Last week, the Energy Secretary made headlines when he seemed to say the Administration’s goal is not to lower gas prices.

Considering the goal is not to lower gas prices, this may be the first time that the Administration’s energy policies match the rhetoric.  

Despite the President’s rhetoric about the need for increased domestic production of fossil fuels, to date his Administration has seemingly done everything it can to block production.

But the purpose of these remarks is to highlight not the administration’s statements but instead their policies.

Let’s look at the record, starting with some positive things that happened just before President Obama took office, and continuing through 2012 to present day.

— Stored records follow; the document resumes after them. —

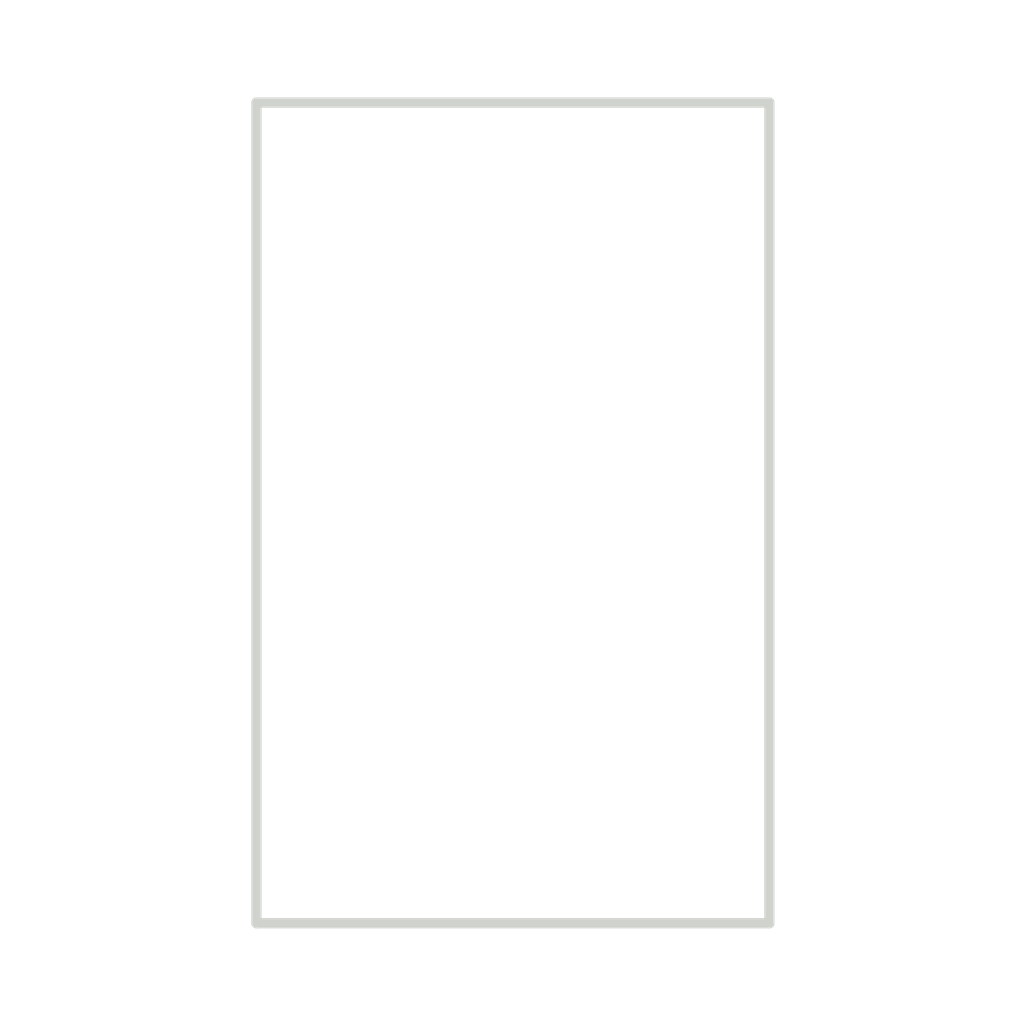
<source format=kicad_pcb>
(kicad_pcb (version 20221018) (generator pcbnew)

  (general
    (thickness 1.6)
  )

  (paper "A4")
  (layers
    (0 "F.Cu" signal)
    (31 "B.Cu" signal)
    (32 "B.Adhes" user "B.Adhesive")
    (33 "F.Adhes" user "F.Adhesive")
    (34 "B.Paste" user)
    (35 "F.Paste" user)
    (36 "B.SilkS" user "B.Silkscreen")
    (37 "F.SilkS" user "F.Silkscreen")
    (38 "B.Mask" user)
    (39 "F.Mask" user)
    (40 "Dwgs.User" user "User.Drawings")
    (41 "Cmts.User" user "User.Comments")
    (42 "Eco1.User" user "User.Eco1")
    (43 "Eco2.User" user "User.Eco2")
    (44 "Edge.Cuts" user)
    (45 "Margin" user)
    (46 "B.CrtYd" user "B.Courtyard")
    (47 "F.CrtYd" user "F.Courtyard")
    (48 "B.Fab" user)
    (49 "F.Fab" user)
    (50 "User.1" user)
    (51 "User.2" user)
    (52 "User.3" user)
    (53 "User.4" user)
    (54 "User.5" user)
    (55 "User.6" user)
    (56 "User.7" user)
    (57 "User.8" user)
    (58 "User.9" user)
  )

  (setup
    (pad_to_mask_clearance 0)
    (pcbplotparams
      (layerselection 0x00010fc_ffffffff)
      (plot_on_all_layers_selection 0x0000000_00000000)
      (disableapertmacros false)
      (usegerberextensions false)
      (usegerberattributes true)
      (usegerberadvancedattributes true)
      (creategerberjobfile true)
      (dashed_line_dash_ratio 12.000000)
      (dashed_line_gap_ratio 3.000000)
      (svgprecision 6)
      (plotframeref false)
      (viasonmask false)
      (mode 1)
      (useauxorigin false)
      (hpglpennumber 1)
      (hpglpenspeed 20)
      (hpglpendiameter 15.000000)
      (dxfpolygonmode true)
      (dxfimperialunits true)
      (dxfusepcbnewfont true)
      (psnegative false)
      (psa4output false)
      (plotreference true)
      (plotvalue true)
      (plotinvisibletext false)
      (sketchpadsonfab false)
      (subtractmaskfromsilk false)
      (outputformat 1)
      (mirror false)
      (drillshape 0)
      (scaleselection 1)
      (outputdirectory "out/rev01/")
    )
  )

  (net 0 "")

  (footprint "feeder:logo-mask" (layer "F.Cu") (at 2.5 -4))

  (gr_rect (start 0 -7) (end 5 -1)
    (stroke (width 0.1) (type solid)) (fill solid) (layer "B.Mask") (tstamp c7313a32-9acb-4f5f-960d-cb4f7972e17b))
  (gr_line (start 0 0) (end 5 0)
    (stroke (width 0.1) (type solid)) (layer "Edge.Cuts") (tstamp 5b681c77-25ce-49d8-bdaf-e79a091e461e))
  (gr_line (start 0 -8) (end 0 0)
    (stroke (width 0.1) (type solid)) (layer "Edge.Cuts") (tstamp b9fde3ae-339a-4034-bd54-2839dba3ef43))
  (gr_line (start 5 0) (end 5 -8)
    (stroke (width 0.1) (type solid)) (layer "Edge.Cuts") (tstamp c6faf540-b2b4-4eb8-b3ae-c8820f05ccf2))
  (gr_line (start 0 -8) (end 5 -8)
    (stroke (width 0.1) (type solid)) (layer "Edge.Cuts") (tstamp da683594-5c47-4a74-95b7-db7da4d2cadd))

  (zone (net 0) (net_name "") (layers "F&B.Cu") (tstamp 6ccd810e-d903-4a6a-a236-b2ae947e0716) (hatch edge 0.508)
    (connect_pads (clearance 0))
    (min_thickness 0.254) (filled_areas_thickness no)
    (keepout (tracks not_allowed) (vias not_allowed) (pads not_allowed) (copperpour not_allowed) (footprints allowed))
    (fill (thermal_gap 0.508) (thermal_bridge_width 0.508))
    (polygon
      (pts
        (xy 5.3 0.3)
        (xy -0.3 0.3)
        (xy -0.3 -8.3)
        (xy 5.3 -8.3)
      )
    )
  )
)

</source>
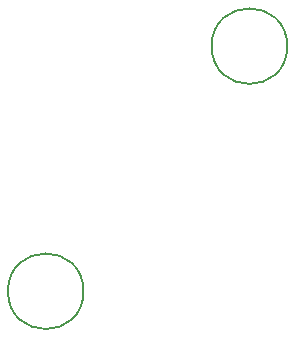
<source format=gbr>
%TF.GenerationSoftware,KiCad,Pcbnew,7.0.7*%
%TF.CreationDate,2023-09-04T20:39:43-04:00*%
%TF.ProjectId,PRJ,50524a2e-6b69-4636-9164-5f7063625858,rev?*%
%TF.SameCoordinates,Original*%
%TF.FileFunction,Other,Comment*%
%FSLAX46Y46*%
G04 Gerber Fmt 4.6, Leading zero omitted, Abs format (unit mm)*
G04 Created by KiCad (PCBNEW 7.0.7) date 2023-09-04 20:39:43*
%MOMM*%
%LPD*%
G01*
G04 APERTURE LIST*
%ADD10C,0.150000*%
G04 APERTURE END LIST*
D10*
%TO.C,H1*%
X111700000Y-112750000D02*
G75*
G03*
X111700000Y-112750000I-3200000J0D01*
G01*
%TO.C,H2*%
X128950000Y-92000000D02*
G75*
G03*
X128950000Y-92000000I-3200000J0D01*
G01*
%TD*%
M02*

</source>
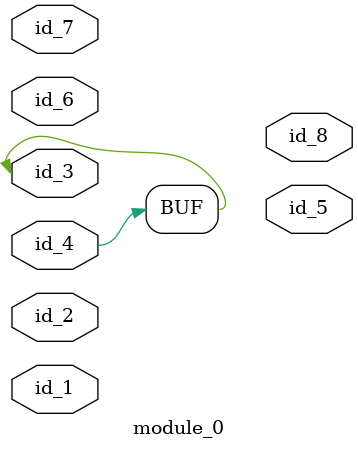
<source format=v>
module module_0 (
    id_1,
    id_2,
    id_3,
    id_4,
    id_5,
    id_6,
    id_7,
    id_8
);
  output id_8;
  input id_7;
  input id_6;
  output id_5;
  input id_4;
  inout id_3;
  input id_2;
  inout id_1;
  assign id_3 = id_4;
endmodule

</source>
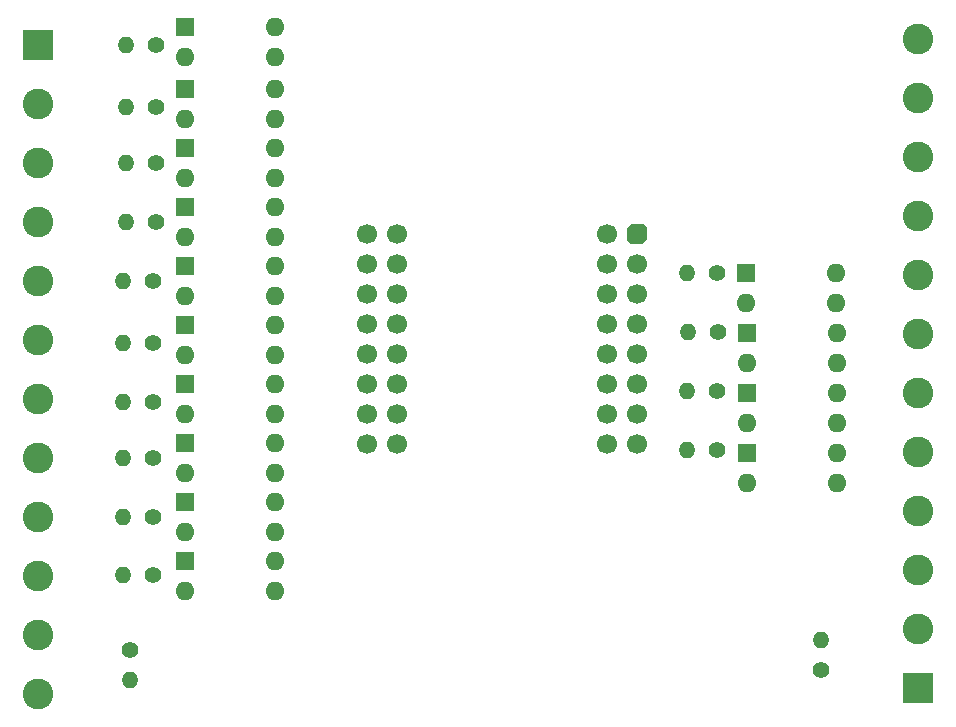
<source format=gbr>
%TF.GenerationSoftware,KiCad,Pcbnew,7.0.5*%
%TF.CreationDate,2023-06-27T21:04:27+02:00*%
%TF.ProjectId,ESP32RIO,45535033-3252-4494-9f2e-6b696361645f,rev?*%
%TF.SameCoordinates,Original*%
%TF.FileFunction,Soldermask,Bot*%
%TF.FilePolarity,Negative*%
%FSLAX46Y46*%
G04 Gerber Fmt 4.6, Leading zero omitted, Abs format (unit mm)*
G04 Created by KiCad (PCBNEW 7.0.5) date 2023-06-27 21:04:27*
%MOMM*%
%LPD*%
G01*
G04 APERTURE LIST*
G04 Aperture macros list*
%AMFreePoly0*
4,1,19,-0.850000,0.255000,-0.829726,0.408997,-0.770285,0.552500,-0.675729,0.675729,-0.552500,0.770285,-0.408997,0.829726,-0.255000,0.850000,0.510000,0.850000,0.850000,0.510000,0.850000,-0.255000,0.829726,-0.408997,0.770285,-0.552500,0.675729,-0.675729,0.552500,-0.770285,0.408997,-0.829726,0.255000,-0.850000,-0.510000,-0.850000,-0.850000,-0.510000,-0.850000,0.255000,-0.850000,0.255000,
$1*%
G04 Aperture macros list end*
%ADD10R,1.600000X1.600000*%
%ADD11O,1.600000X1.600000*%
%ADD12C,1.400000*%
%ADD13O,1.400000X1.400000*%
%ADD14R,2.600000X2.600000*%
%ADD15C,2.600000*%
%ADD16FreePoly0,180.000000*%
%ADD17C,1.700000*%
G04 APERTURE END LIST*
D10*
%TO.C,U8*%
X121950000Y-91475000D03*
D11*
X121950000Y-94015000D03*
X129570000Y-94015000D03*
X129570000Y-91475000D03*
%TD*%
D10*
%TO.C,U4*%
X121950000Y-71475000D03*
D11*
X121950000Y-74015000D03*
X129570000Y-74015000D03*
X129570000Y-71475000D03*
%TD*%
D12*
%TO.C,R7*%
X119220000Y-88000000D03*
D13*
X116680000Y-88000000D03*
%TD*%
D12*
%TO.C,R3*%
X119470000Y-67750000D03*
D13*
X116930000Y-67750000D03*
%TD*%
D10*
%TO.C,U1*%
X121950000Y-56225000D03*
D11*
X121950000Y-58765000D03*
X129570000Y-58765000D03*
X129570000Y-56225000D03*
%TD*%
D12*
%TO.C,R11*%
X167002032Y-77102460D03*
D13*
X164462032Y-77102460D03*
%TD*%
D10*
%TO.C,U10*%
X121950000Y-101475000D03*
D11*
X121950000Y-104015000D03*
X129570000Y-104015000D03*
X129570000Y-101475000D03*
%TD*%
D10*
%TO.C,U14*%
X169482032Y-87234126D03*
D11*
X169482032Y-89774126D03*
X177102032Y-89774126D03*
X177102032Y-87234126D03*
%TD*%
D10*
%TO.C,U16*%
X169482032Y-92327459D03*
D11*
X169482032Y-94867459D03*
X177102032Y-94867459D03*
X177102032Y-92327459D03*
%TD*%
D12*
%TO.C,R13*%
X167002032Y-87102460D03*
D13*
X164462032Y-87102460D03*
%TD*%
D12*
%TO.C,R15*%
X175750000Y-110720000D03*
D13*
X175750000Y-108180000D03*
%TD*%
D12*
%TO.C,R6*%
X119220000Y-83000000D03*
D13*
X116680000Y-83000000D03*
%TD*%
D10*
%TO.C,U9*%
X121950000Y-96475000D03*
D11*
X121950000Y-99015000D03*
X129570000Y-99015000D03*
X129570000Y-96475000D03*
%TD*%
D12*
%TO.C,R4*%
X119470000Y-72750000D03*
D13*
X116930000Y-72750000D03*
%TD*%
D12*
%TO.C,R12*%
X167032032Y-82102460D03*
D13*
X164492032Y-82102460D03*
%TD*%
D12*
%TO.C,R9*%
X119220000Y-97750000D03*
D13*
X116680000Y-97750000D03*
%TD*%
D12*
%TO.C,R1*%
X119470000Y-57750000D03*
D13*
X116930000Y-57750000D03*
%TD*%
D12*
%TO.C,R10*%
X119220000Y-102669888D03*
D13*
X116680000Y-102669888D03*
%TD*%
D12*
%TO.C,R8*%
X119220000Y-92750000D03*
D13*
X116680000Y-92750000D03*
%TD*%
D10*
%TO.C,U12*%
X169462032Y-77047460D03*
D11*
X169462032Y-79587460D03*
X177082032Y-79587460D03*
X177082032Y-77047460D03*
%TD*%
D14*
%TO.C,J1*%
X184000000Y-112250000D03*
D15*
X184000000Y-107250000D03*
X184000000Y-102250000D03*
X184000000Y-97250000D03*
X184000000Y-92250000D03*
X184000000Y-87250000D03*
X184000000Y-82250000D03*
X184000000Y-77250000D03*
X184000000Y-72250000D03*
X184000000Y-67250000D03*
X184000000Y-62250000D03*
X184000000Y-57250000D03*
%TD*%
D12*
%TO.C,R2*%
X119470000Y-63000000D03*
D13*
X116930000Y-63000000D03*
%TD*%
D12*
%TO.C,R16*%
X117250000Y-109030000D03*
D13*
X117250000Y-111570000D03*
%TD*%
D10*
%TO.C,U3*%
X121950000Y-66475000D03*
D11*
X121950000Y-69015000D03*
X129570000Y-69015000D03*
X129570000Y-66475000D03*
%TD*%
D10*
%TO.C,U13*%
X169482032Y-82140793D03*
D11*
X169482032Y-84680793D03*
X177102032Y-84680793D03*
X177102032Y-82140793D03*
%TD*%
D10*
%TO.C,U7*%
X121950000Y-86475000D03*
D11*
X121950000Y-89015000D03*
X129570000Y-89015000D03*
X129570000Y-86475000D03*
%TD*%
D12*
%TO.C,R5*%
X119220000Y-77750000D03*
D13*
X116680000Y-77750000D03*
%TD*%
D10*
%TO.C,U5*%
X121950000Y-76475000D03*
D11*
X121950000Y-79015000D03*
X129570000Y-79015000D03*
X129570000Y-76475000D03*
%TD*%
D10*
%TO.C,U6*%
X121950000Y-81475000D03*
D11*
X121950000Y-84015000D03*
X129570000Y-84015000D03*
X129570000Y-81475000D03*
%TD*%
D12*
%TO.C,R14*%
X167002032Y-92102460D03*
D13*
X164462032Y-92102460D03*
%TD*%
D10*
%TO.C,U2*%
X121950000Y-61475000D03*
D11*
X121950000Y-64015000D03*
X129570000Y-64015000D03*
X129570000Y-61475000D03*
%TD*%
D14*
%TO.C,J2*%
X109500000Y-57750000D03*
D15*
X109500000Y-62750000D03*
X109500000Y-67750000D03*
X109500000Y-72750000D03*
X109500000Y-77750000D03*
X109500000Y-82750000D03*
X109500000Y-87750000D03*
X109500000Y-92750000D03*
X109500000Y-97750000D03*
X109500000Y-102750000D03*
X109500000Y-107750000D03*
X109500000Y-112750000D03*
%TD*%
D16*
%TO.C,U11*%
X160162500Y-73805000D03*
D17*
X160162500Y-76345000D03*
X160162500Y-78885000D03*
X160162500Y-81425000D03*
X160162500Y-83965000D03*
X160162500Y-86505000D03*
X160162500Y-89045000D03*
X160162500Y-91585000D03*
X137302500Y-91585000D03*
X137302500Y-89045000D03*
X137302500Y-86505000D03*
X137302500Y-83965000D03*
X137302500Y-81425000D03*
X137302500Y-78885000D03*
X137302500Y-76345000D03*
X137302500Y-73805000D03*
X157622500Y-73805000D03*
X157622500Y-76345000D03*
X157622500Y-78885000D03*
X157622500Y-81425000D03*
X157622500Y-83965000D03*
X157622500Y-86505000D03*
X157622500Y-89045000D03*
X157622500Y-91585000D03*
X139842500Y-91585000D03*
X139842500Y-89045000D03*
X139842500Y-86505000D03*
X139842500Y-83965000D03*
X139842500Y-81425000D03*
X139842500Y-78885000D03*
X139842500Y-76345000D03*
X139842500Y-73805000D03*
%TD*%
M02*

</source>
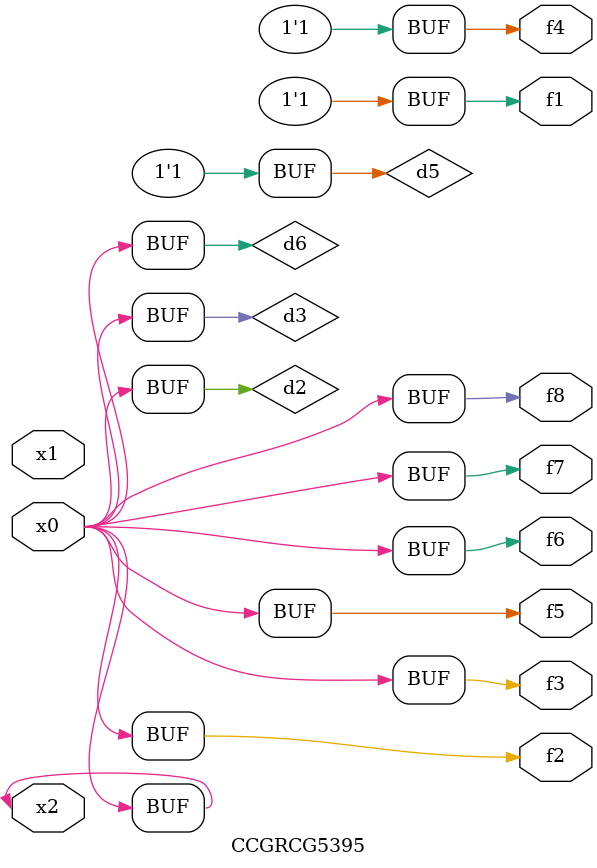
<source format=v>
module CCGRCG5395(
	input x0, x1, x2,
	output f1, f2, f3, f4, f5, f6, f7, f8
);

	wire d1, d2, d3, d4, d5, d6;

	xnor (d1, x2);
	buf (d2, x0, x2);
	and (d3, x0);
	xnor (d4, x1, x2);
	nand (d5, d1, d3);
	buf (d6, d2, d3);
	assign f1 = d5;
	assign f2 = d6;
	assign f3 = d6;
	assign f4 = d5;
	assign f5 = d6;
	assign f6 = d6;
	assign f7 = d6;
	assign f8 = d6;
endmodule

</source>
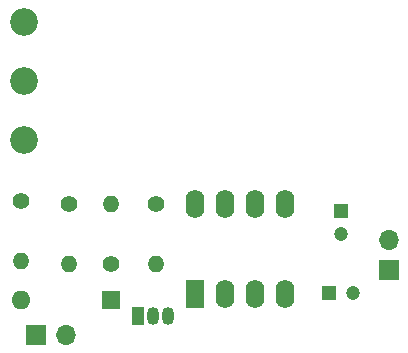
<source format=gbr>
%TF.GenerationSoftware,KiCad,Pcbnew,(5.1.12)-1*%
%TF.CreationDate,2023-08-18T21:24:08+05:30*%
%TF.ProjectId,Fire alaram,46697265-2061-46c6-9172-616d2e6b6963,rev?*%
%TF.SameCoordinates,Original*%
%TF.FileFunction,Soldermask,Bot*%
%TF.FilePolarity,Negative*%
%FSLAX46Y46*%
G04 Gerber Fmt 4.6, Leading zero omitted, Abs format (unit mm)*
G04 Created by KiCad (PCBNEW (5.1.12)-1) date 2023-08-18 21:24:08*
%MOMM*%
%LPD*%
G01*
G04 APERTURE LIST*
%ADD10C,2.340000*%
%ADD11O,1.600000X2.400000*%
%ADD12R,1.600000X2.400000*%
%ADD13O,1.400000X1.400000*%
%ADD14C,1.400000*%
%ADD15R,1.050000X1.500000*%
%ADD16O,1.050000X1.500000*%
%ADD17O,1.700000X1.700000*%
%ADD18R,1.700000X1.700000*%
%ADD19O,1.600000X1.600000*%
%ADD20R,1.600000X1.600000*%
%ADD21C,1.200000*%
%ADD22R,1.200000X1.200000*%
G04 APERTURE END LIST*
D10*
%TO.C,RV1*%
X122100000Y-68060000D03*
X122100000Y-63060000D03*
X122100000Y-58060000D03*
%TD*%
D11*
%TO.C,U1*%
X136652000Y-73406000D03*
X144272000Y-81026000D03*
X139192000Y-73406000D03*
X141732000Y-81026000D03*
X141732000Y-73406000D03*
X139192000Y-81026000D03*
X144272000Y-73406000D03*
D12*
X136652000Y-81026000D03*
%TD*%
D13*
%TO.C,R4*%
X133350000Y-78486000D03*
D14*
X133350000Y-73406000D03*
%TD*%
D13*
%TO.C,R3*%
X129540000Y-73406000D03*
D14*
X129540000Y-78486000D03*
%TD*%
D13*
%TO.C,R2*%
X125984000Y-78486000D03*
D14*
X125984000Y-73406000D03*
%TD*%
D13*
%TO.C,R1*%
X121920000Y-78232000D03*
D14*
X121920000Y-73152000D03*
%TD*%
D15*
%TO.C,Q1*%
X131800000Y-82920000D03*
D16*
X134340000Y-82920000D03*
X133070000Y-82920000D03*
%TD*%
D17*
%TO.C,LS1*%
X153000000Y-76460000D03*
D18*
X153000000Y-79000000D03*
%TD*%
D19*
%TO.C,D1*%
X121920000Y-81534000D03*
D20*
X129540000Y-81534000D03*
%TD*%
D21*
%TO.C,C2*%
X150000000Y-81000000D03*
D22*
X148000000Y-81000000D03*
%TD*%
D21*
%TO.C,C1*%
X149000000Y-76000000D03*
D22*
X149000000Y-74000000D03*
%TD*%
D17*
%TO.C,BT1*%
X125700000Y-84490000D03*
D18*
X123160000Y-84490000D03*
%TD*%
M02*

</source>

At the peak of the 2008 gas price spike, President George Bush removed 18 years of Presidential executive orders restricting offshore oil and gas energy development.  In removing this restriction not one additional barrel was drilled but a massage was sent to the market.  A stong message to the market that America finally recognizes that the taxpayers owned assets in oil and is willing to use them.  What a message that would be if we sent a similar message today. Back in 2008 that’s when we began to see this drop begin to start.

In September of 2008, Congress allowed its 26 year ban on offshore drilling to expire.  Prices at the pump dropped dramatically soon after.

Then President Obama Took Office.

In February of 2009, the Administration rescinded oil shale lease plans put in place during the Bush administration to aid production of oil on U.S. government lands.

In June of 2010, House Democrats’ passed a cap and trade national energy tax, which would have dramatically increased gasoline prices.

In November of 2009, the Administration unilaterally shortened lease terms on some OCS leases.  This policy not only discouraged oil and natural gas production but also decreased much needed government revenues.

In March of 2010, the Administration canceled the remaining lease sales in seas off the Alaska coast, eliminating development of reserves that the government estimates could be as large as 65 billion barrels of oil.  

In May of 2010, the administration canceled the Virginia offshore lease sale, which had bipartisan support from the VA governor and the VA congressional delegation.

The administration also canceled the remaining 2010 Gulf of Mexico lease sales.

In December of 2010, the Administration extended the moratorium on leasing off the Atlantic and Eastern Gulf of Mexico through 2017.

In January of 2012, the President Rejected Keystone XL pipeline.  Estimates show the Keystone XL pipeline would add 1.1 million barrels a day of friendly Canadian oil to our Gulf of Mexico refineries.  

Moving forward with a credible energy policy can only be achieved if we all have a shared understanding of the facts. Global demand for oil is increasingly driven by the developing economies such as China and India. In the U.S., our demand is down 6% year over year, and prices are still skyrocketing. It’s going to stay that way.  Eighty-five percent of the world's energy consumption comes from hydrocarbons – oil, coal and natural gas. While renewable energy is needed and new consumption efficiencies should be encouraged to meet future energy demand, hydrocarbons will be the dominant source of fuel for the world's economy for many decades to come.  

No one can deny that before we can create an energy supply that is substantially more diversified, we’re going to need more fossil fuels to get us there. We’re not running out of Natural Gas. In 2000, shale gas represented just 1 percent of American natural gas supplies. Today, it is 30 percent and rising.   We are not running out of oil. Former CEO of Shell John Hofmeister stated last week on State of the Union, “We use 20 million barrels a day every day in a full economy in this country. We only produce 7. We used to produce 10. Let’s go back to 10. We know how to produce 10. We have the oil to produce 10 for decades to come.”

Unfortunately, this Administration is preventing the U.S. from developing additional energy supplies to meet our demand. As a result, families are struggling with rising energy costs and higher gas prices at the pump.